Self-Refining Language Model Anonymizers via Adversarial Distillation
Kyuyoung Kim, Hyunjun Jeon, Jinwoo Shin
TL;DR
SEAL presents a distillation-based framework that trains small language models to both anonymize text and critique their outputs, enabling fully local privacy-preserving anonymization without external models. By simulating adversarial interactions and applying supervised fine-tuning followed by direct preference optimization, SEAL enables iterative self-refinement at inference time. Empirical results on SynthPAI show that 8B SEAL models achieve privacy-utility trade-offs comparable to GPT-4 anonymizers and can surpass them after self-refinement, while maintaining high readability. The approach promises practical privacy protection with low latency and data-control benefits, and the authors release a high-quality dataset to catalyze further research in local, privacy-aware NLP systems.
Abstract
Large language models (LLMs) are increasingly used in sensitive domains, where their ability to infer personal data from seemingly benign text introduces emerging privacy risks. While recent LLM-based anonymization methods help mitigate such risks, they often rely on proprietary models (e.g., GPT-4), raising concerns about cost and the potential exposure of sensitive data to untrusted external systems. To address this, we introduce SElf-refining Anonymization with Language model (SEAL), a novel distillation framework for training small language models (SLMs) to perform effective anonymization without relying on external models at inference time. SEAL leverages adversarial interactions between an LLM anonymizer and an inference model to collect trajectories of anonymized texts and inferred attributes, which are then used to distill anonymization and critique capabilities into SLMs through supervised fine-tuning and preference learning.

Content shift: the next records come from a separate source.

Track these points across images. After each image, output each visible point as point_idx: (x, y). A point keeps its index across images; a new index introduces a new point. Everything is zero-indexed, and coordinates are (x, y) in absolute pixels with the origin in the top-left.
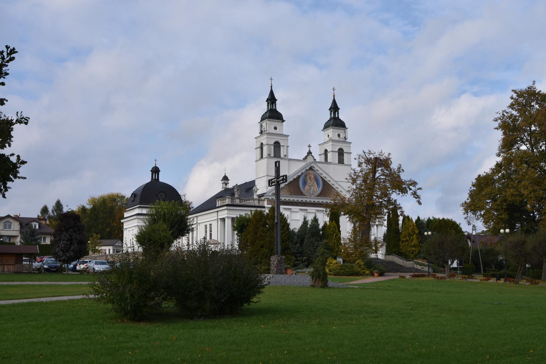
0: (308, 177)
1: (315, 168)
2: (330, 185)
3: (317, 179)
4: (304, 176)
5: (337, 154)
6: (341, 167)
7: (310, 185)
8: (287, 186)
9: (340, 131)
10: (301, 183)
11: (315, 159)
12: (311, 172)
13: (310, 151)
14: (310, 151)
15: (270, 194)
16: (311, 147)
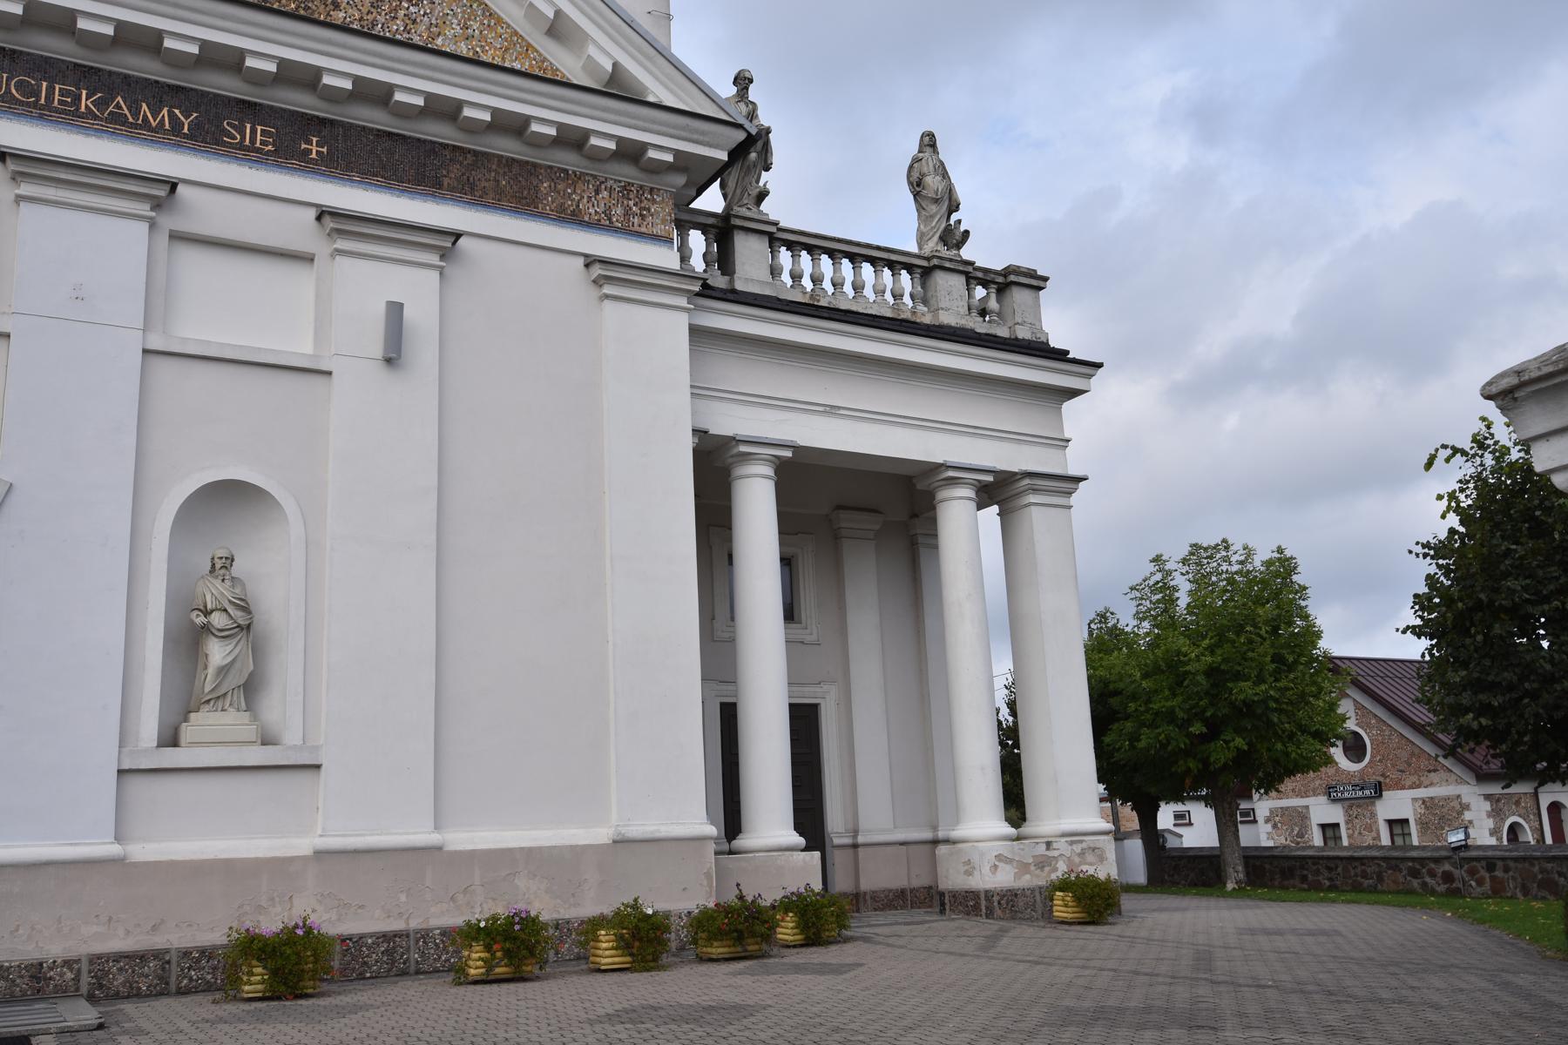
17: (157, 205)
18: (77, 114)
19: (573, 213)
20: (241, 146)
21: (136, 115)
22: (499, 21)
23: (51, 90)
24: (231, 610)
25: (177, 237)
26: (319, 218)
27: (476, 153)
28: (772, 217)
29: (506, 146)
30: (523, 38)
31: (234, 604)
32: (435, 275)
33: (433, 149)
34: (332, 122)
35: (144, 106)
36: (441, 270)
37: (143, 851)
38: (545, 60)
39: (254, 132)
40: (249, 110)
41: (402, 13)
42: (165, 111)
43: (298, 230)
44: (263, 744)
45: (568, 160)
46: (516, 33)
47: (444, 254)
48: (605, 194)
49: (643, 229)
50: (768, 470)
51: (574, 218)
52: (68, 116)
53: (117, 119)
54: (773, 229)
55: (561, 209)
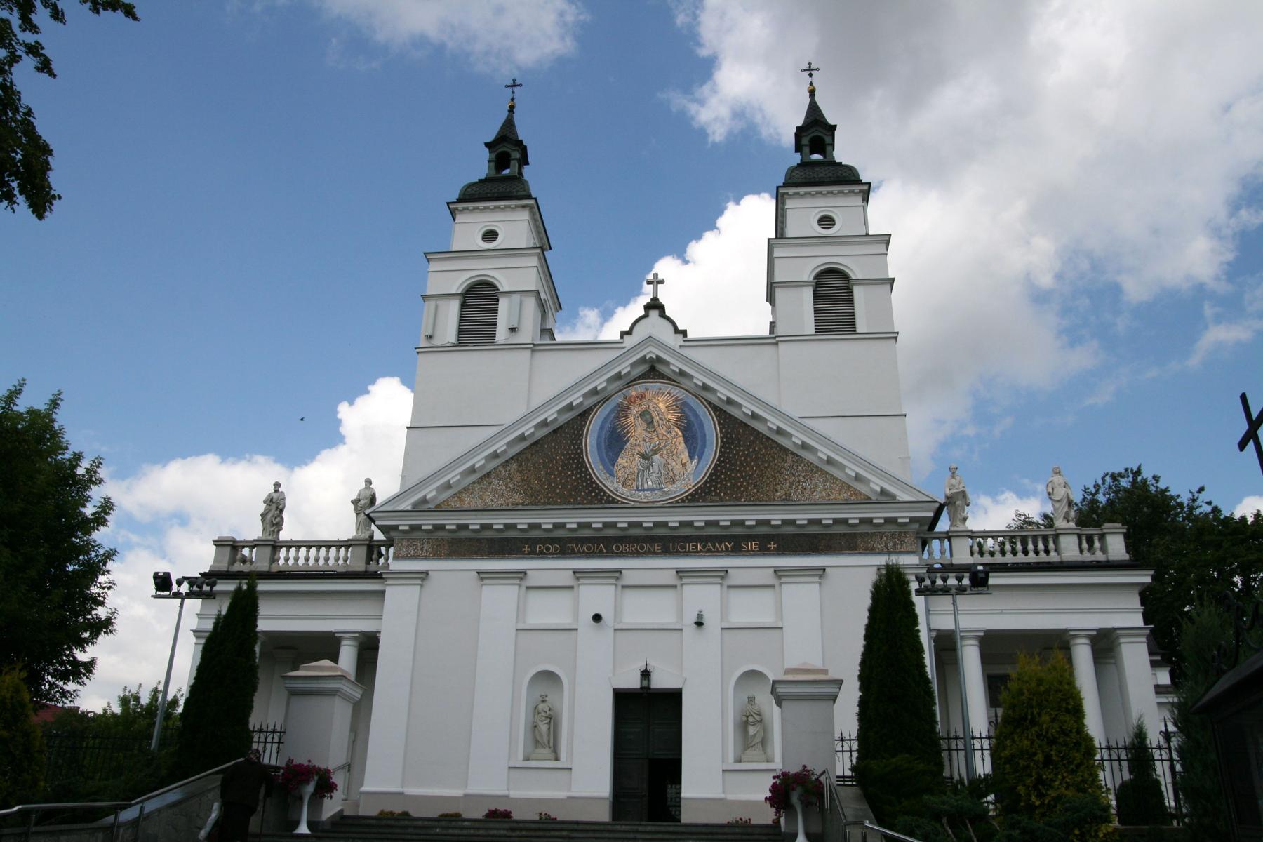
0: (636, 410)
1: (667, 363)
2: (768, 438)
3: (686, 417)
4: (609, 409)
5: (807, 294)
6: (836, 350)
7: (645, 448)
8: (514, 466)
9: (839, 204)
10: (595, 442)
11: (680, 327)
12: (654, 386)
13: (655, 299)
14: (655, 299)
15: (407, 505)
16: (662, 282)
17: (722, 578)
18: (698, 552)
19: (872, 549)
20: (748, 551)
21: (714, 547)
22: (837, 479)
23: (689, 546)
24: (754, 715)
25: (729, 587)
26: (775, 571)
27: (831, 534)
28: (970, 528)
29: (840, 529)
30: (846, 483)
31: (755, 713)
32: (817, 585)
33: (815, 536)
34: (778, 534)
35: (717, 544)
36: (820, 583)
37: (730, 797)
38: (856, 490)
39: (751, 545)
40: (750, 538)
41: (800, 487)
42: (723, 544)
43: (768, 578)
44: (768, 761)
45: (865, 529)
46: (844, 483)
47: (820, 576)
48: (885, 538)
49: (902, 550)
50: (975, 642)
51: (870, 551)
52: (695, 553)
53: (709, 550)
54: (970, 534)
55: (867, 549)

The resulting models learn both to anonymize text and to evaluate their outputs, enabling iterative improvement of anonymization quality via self-refinement. Experiments on SynthPAI, a dataset of synthetic personal profiles and text comments, demonstrate that SLMs trained with SEAL achieve substantial improvements in anonymization capabilities. Notably, 8B models attain a privacy-utility trade-off comparable to that of the GPT-4 anonymizer and, with self-refinement, even surpass it in terms of privacy protection. These results highlight the effectiveness of our adversarial distillation framework for training SLMs as efficient anonymizers.